- **To do**
Copy the lines below word for word, but leave out the pictures.

- **Records shown**
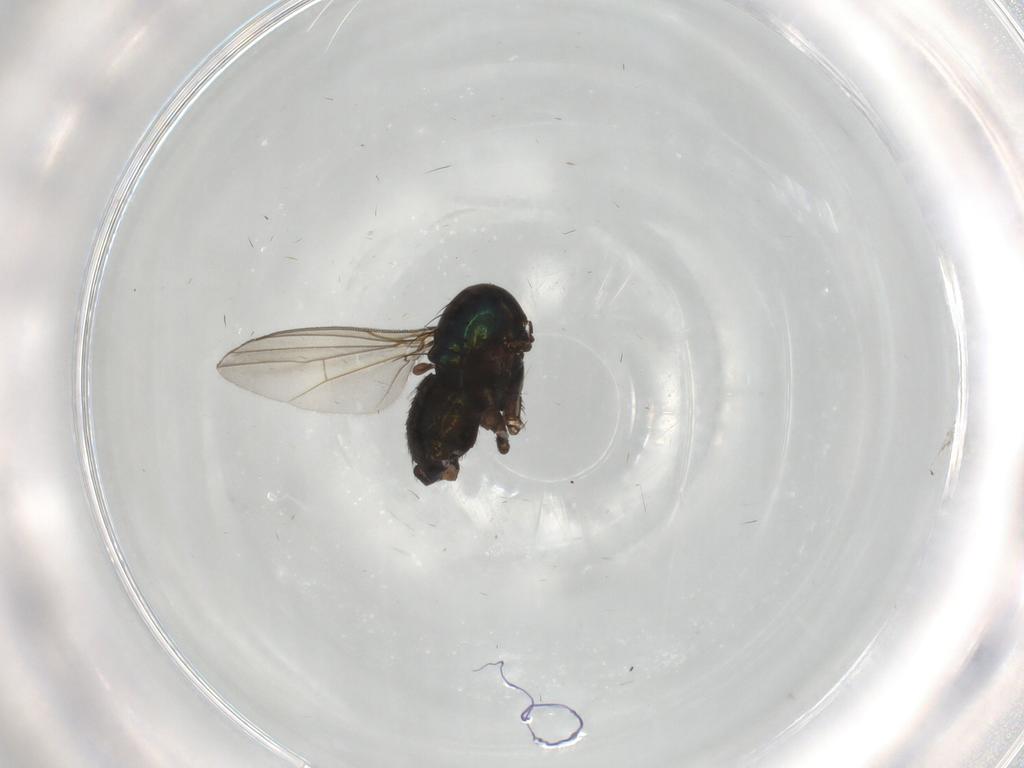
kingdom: Animalia
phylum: Arthropoda
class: Insecta
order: Diptera
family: Dolichopodidae
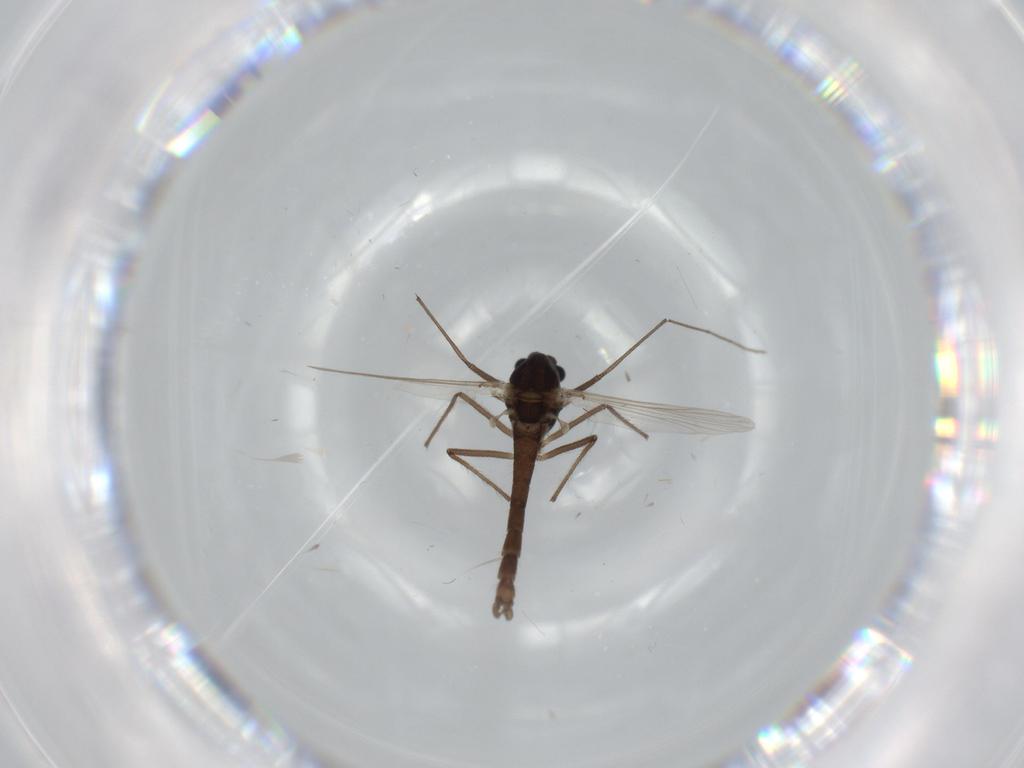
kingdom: Animalia
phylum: Arthropoda
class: Insecta
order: Diptera
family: Cecidomyiidae
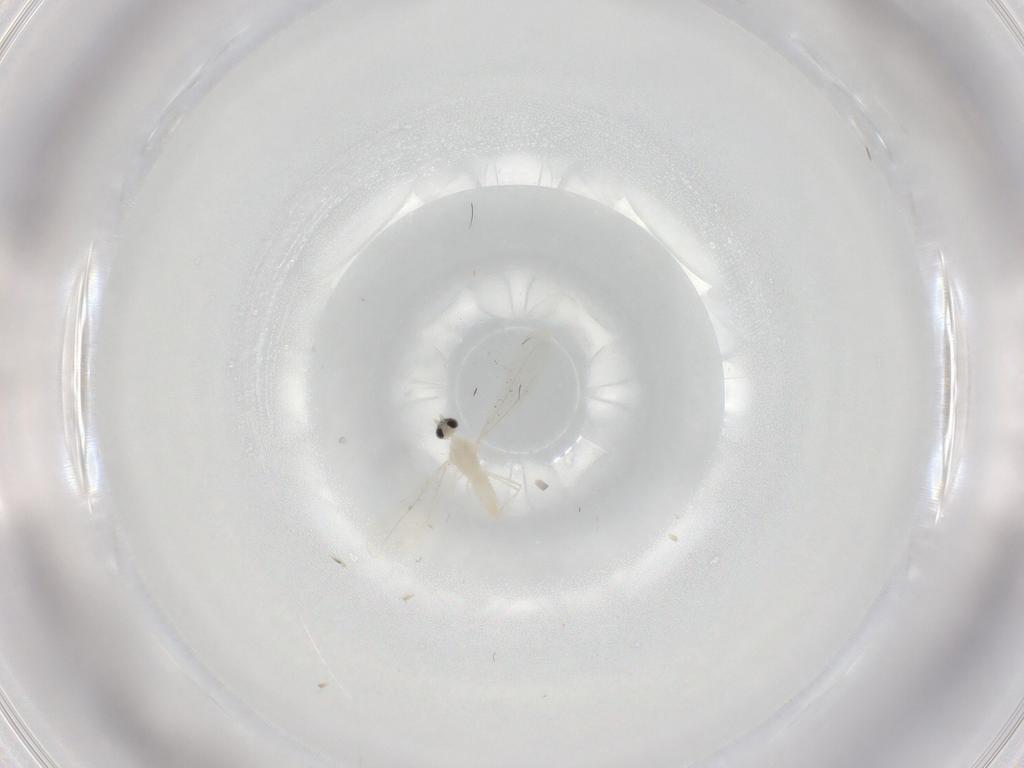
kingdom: Animalia
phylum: Arthropoda
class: Insecta
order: Diptera
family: Cecidomyiidae
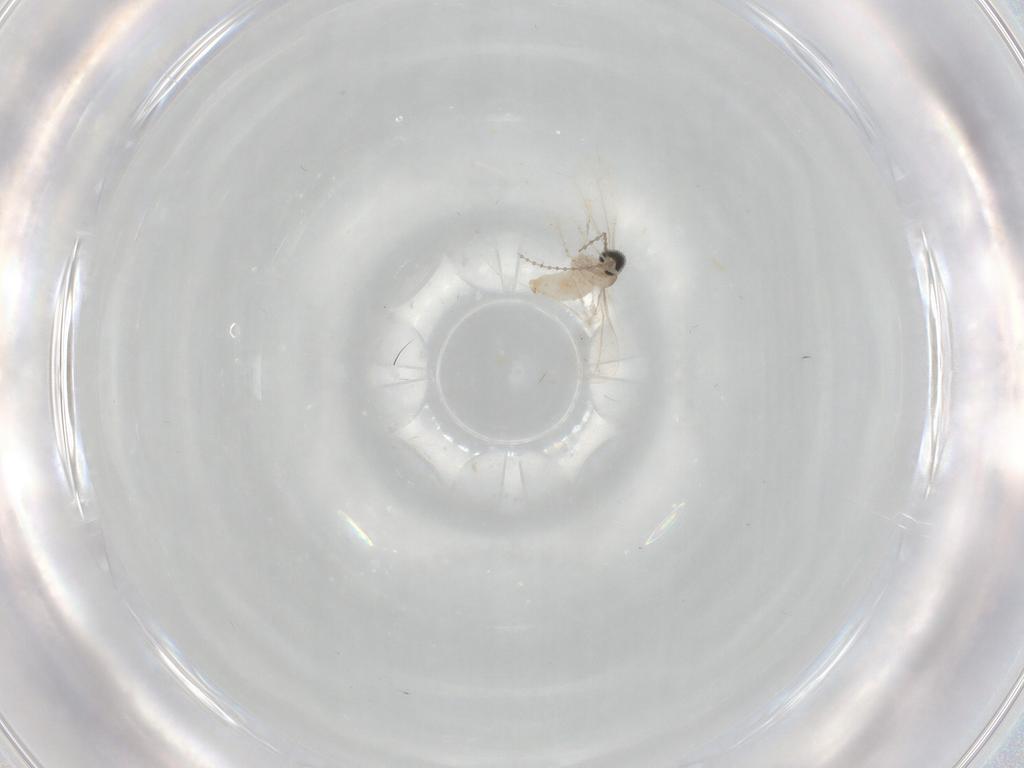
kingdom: Animalia
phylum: Arthropoda
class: Insecta
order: Diptera
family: Cecidomyiidae
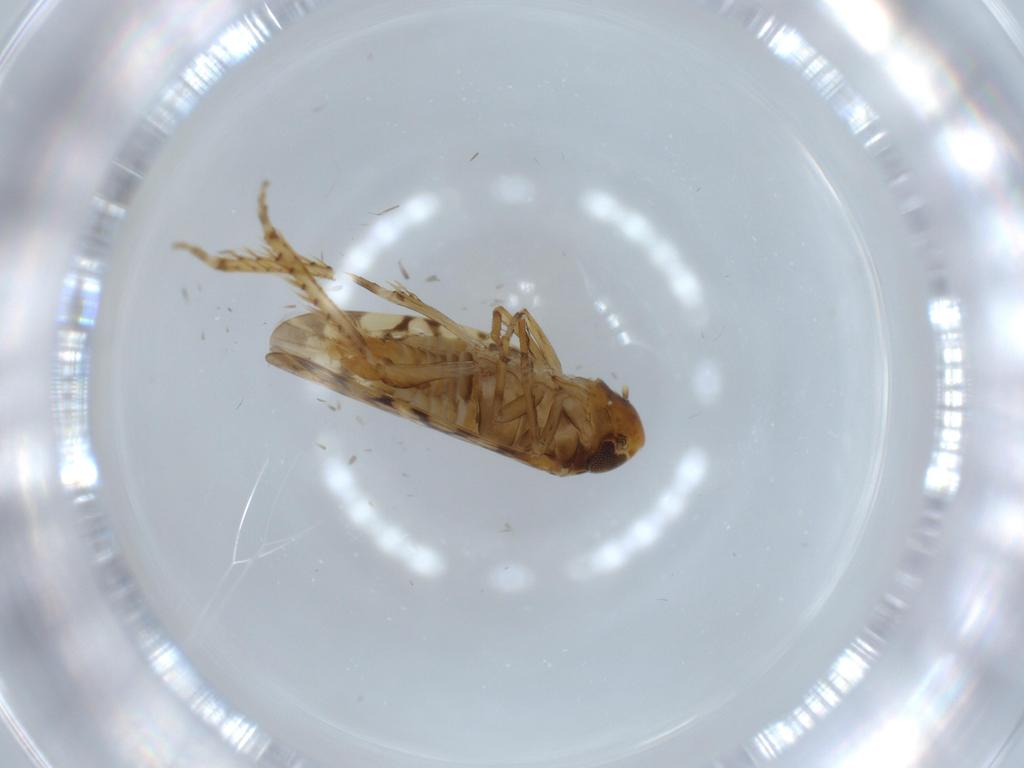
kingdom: Animalia
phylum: Arthropoda
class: Insecta
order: Hemiptera
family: Cicadellidae
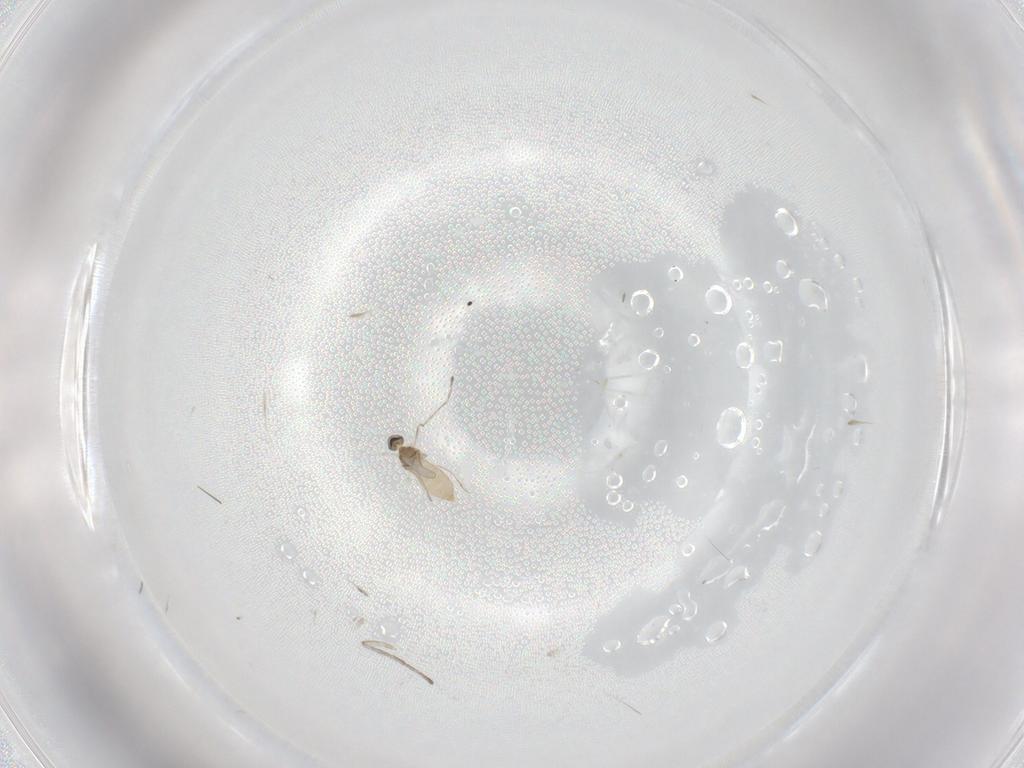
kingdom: Animalia
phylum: Arthropoda
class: Insecta
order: Diptera
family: Cecidomyiidae
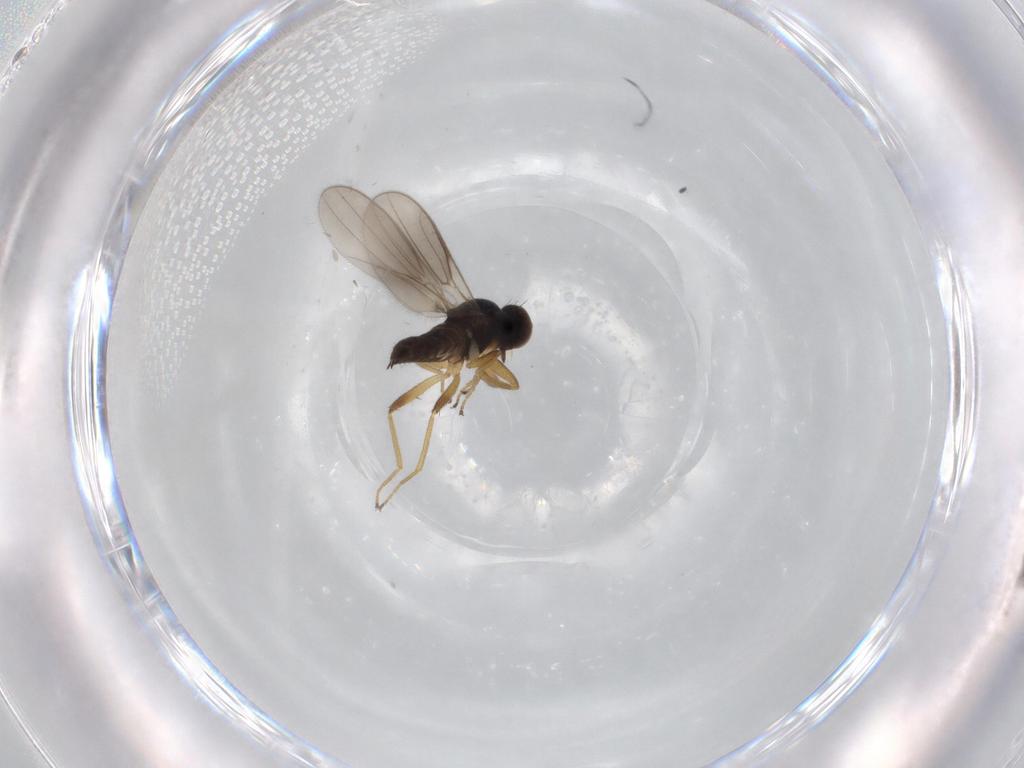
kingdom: Animalia
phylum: Arthropoda
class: Insecta
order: Diptera
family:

- **Exercise result**
kingdom: Animalia
phylum: Arthropoda
class: Insecta
order: Diptera
family: Dolichopodidae
kingdom: Animalia
phylum: Arthropoda
class: Insecta
order: Diptera
family: Cecidomyiidae
kingdom: Animalia
phylum: Arthropoda
class: Insecta
order: Diptera
family: Cecidomyiidae
kingdom: Animalia
phylum: Arthropoda
class: Insecta
order: Diptera
family: Cecidomyiidae
kingdom: Animalia
phylum: Arthropoda
class: Insecta
order: Hemiptera
family: Cicadellidae
kingdom: Animalia
phylum: Arthropoda
class: Insecta
order: Diptera
family: Cecidomyiidae
kingdom: Animalia
phylum: Arthropoda
class: Insecta
order: Diptera
family:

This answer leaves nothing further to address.